My business partner Tim and I started our company, Sprout Creation, to leverage our collective retail and product development experience to simply create better products. We launched the Vers brand in 2007 (versaudio.com); a line of handcrafted, real wood audio systems for iPod, systems that were ‘better’ in every way that we could imagine – better sound and better design with minimized environmental impact. We were actually surprised how much we could accomplish in our first try, knowing all along that this would be a process of continual improvement.

In our view, there’s no such thing as a ‘green product’ – all products require energy and resources to produce, have to be transported, used, repaired and ‘managed’ at the end of their life. Our goal was to simply be ‘less brown’ wherever we could – reduce our impact in as many places along the supply chain as possible, no matter how small -- and still deliver a quality product that could ‘sustain’ the business at the same time. ‘Green’ may be the grand vision, but ‘less Brown’ is how you actually get there.

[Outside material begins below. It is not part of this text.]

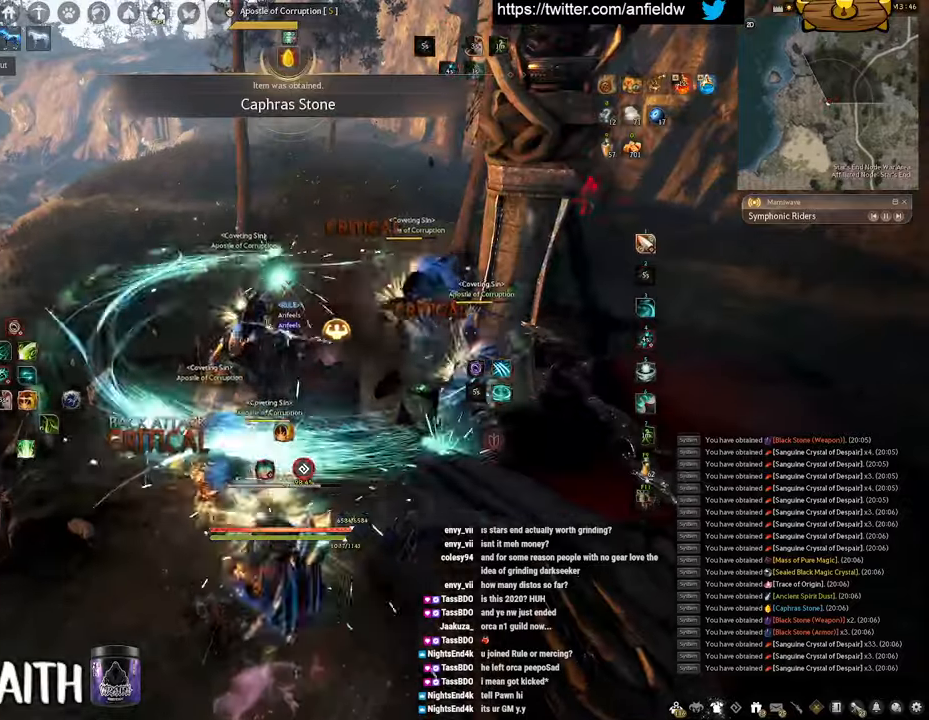
{"keys": ["f", "s"], "mouse": [], "events": [[117, "s", "down"]]}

The topic in the conference room at the moment was the twist ties that held the accessory wires together in the box. I asked if the wires could be, you know – tied in a knot instead? The answer was, ‘sure, no problem’. Seemed like a simple enough decision to make, the cost savings to the product was so small it couldn’t be counted. Based on that decision, though, we will have NOT used 5 miles of twist ties by the end of this year. Not glamorous stuff, but the right kind of decision to make when ‘less brown’ is your goal – sometimes all you have to do is ask.

Dozens of similar decisions followed, many of them harder to make than eliminating twist ties and often not ‘free’, but each of them was ‘less brown’ in some way.

We have a lot of work to do still, but we’re well on our way.